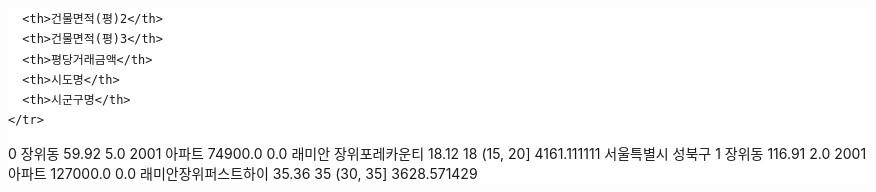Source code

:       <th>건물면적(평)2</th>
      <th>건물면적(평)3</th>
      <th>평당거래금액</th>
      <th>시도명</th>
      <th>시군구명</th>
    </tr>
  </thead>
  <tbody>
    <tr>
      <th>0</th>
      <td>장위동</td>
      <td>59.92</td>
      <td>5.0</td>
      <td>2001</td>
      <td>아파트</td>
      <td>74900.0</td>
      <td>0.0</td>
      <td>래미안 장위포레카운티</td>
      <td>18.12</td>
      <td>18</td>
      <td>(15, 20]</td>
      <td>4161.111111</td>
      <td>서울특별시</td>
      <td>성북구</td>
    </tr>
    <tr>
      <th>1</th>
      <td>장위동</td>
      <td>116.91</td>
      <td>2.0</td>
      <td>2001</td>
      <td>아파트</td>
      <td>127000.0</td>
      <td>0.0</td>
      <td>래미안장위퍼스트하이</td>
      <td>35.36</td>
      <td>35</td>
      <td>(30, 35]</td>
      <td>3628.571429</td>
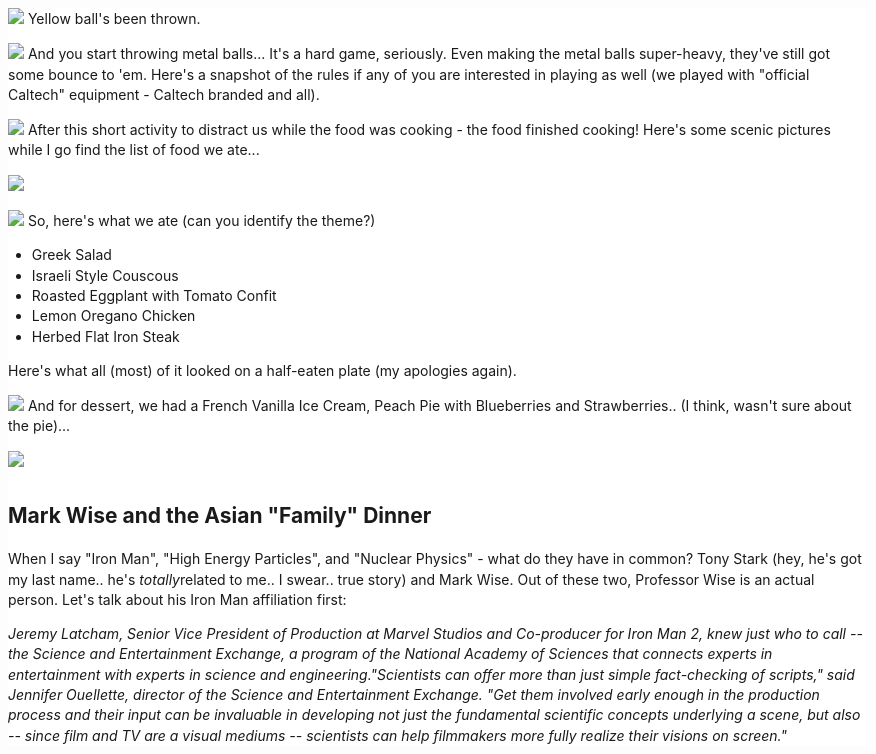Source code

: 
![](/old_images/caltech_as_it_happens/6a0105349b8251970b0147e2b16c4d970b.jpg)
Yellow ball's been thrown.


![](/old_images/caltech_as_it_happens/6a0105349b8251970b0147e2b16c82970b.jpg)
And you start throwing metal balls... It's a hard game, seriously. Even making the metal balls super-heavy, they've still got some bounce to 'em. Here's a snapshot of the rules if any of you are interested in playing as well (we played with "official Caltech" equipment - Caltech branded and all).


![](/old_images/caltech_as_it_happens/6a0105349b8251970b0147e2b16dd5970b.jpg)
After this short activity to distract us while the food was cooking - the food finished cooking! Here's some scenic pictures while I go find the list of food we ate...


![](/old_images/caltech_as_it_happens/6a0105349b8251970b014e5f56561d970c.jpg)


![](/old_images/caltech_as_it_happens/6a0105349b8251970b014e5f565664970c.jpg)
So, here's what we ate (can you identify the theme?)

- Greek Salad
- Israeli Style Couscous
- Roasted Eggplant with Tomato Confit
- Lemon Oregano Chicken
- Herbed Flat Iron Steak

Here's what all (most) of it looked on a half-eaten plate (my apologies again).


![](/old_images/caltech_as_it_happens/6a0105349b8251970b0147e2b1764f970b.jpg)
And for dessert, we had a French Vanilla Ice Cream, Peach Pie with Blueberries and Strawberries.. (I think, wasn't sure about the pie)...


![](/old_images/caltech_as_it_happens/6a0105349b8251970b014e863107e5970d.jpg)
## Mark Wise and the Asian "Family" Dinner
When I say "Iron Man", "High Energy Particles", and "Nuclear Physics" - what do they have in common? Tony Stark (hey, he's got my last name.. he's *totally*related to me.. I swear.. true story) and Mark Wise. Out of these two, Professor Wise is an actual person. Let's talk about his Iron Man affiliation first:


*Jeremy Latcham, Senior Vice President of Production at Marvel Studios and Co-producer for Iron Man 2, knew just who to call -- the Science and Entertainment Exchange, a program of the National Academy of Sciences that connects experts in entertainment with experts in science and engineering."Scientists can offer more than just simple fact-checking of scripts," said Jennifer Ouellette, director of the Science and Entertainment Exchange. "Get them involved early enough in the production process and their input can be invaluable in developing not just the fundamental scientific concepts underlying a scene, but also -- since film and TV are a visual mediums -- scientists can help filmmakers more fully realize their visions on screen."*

______________________________

| Try it |
Copy every line from the records above that contains the string "about".

| Task result |
And for dessert, we had a French Vanilla Ice Cream, Peach Pie with Blueberries and Strawberries.. (I think, wasn't sure about the pie)...
When I say "Iron Man", "High Energy Particles", and "Nuclear Physics" - what do they have in common? Tony Stark (hey, he's got my last name.. he's *totally*related to me.. I swear.. true story) and Mark Wise. Out of these two, Professor Wise is an actual person. Let's talk about his Iron Man affiliation first:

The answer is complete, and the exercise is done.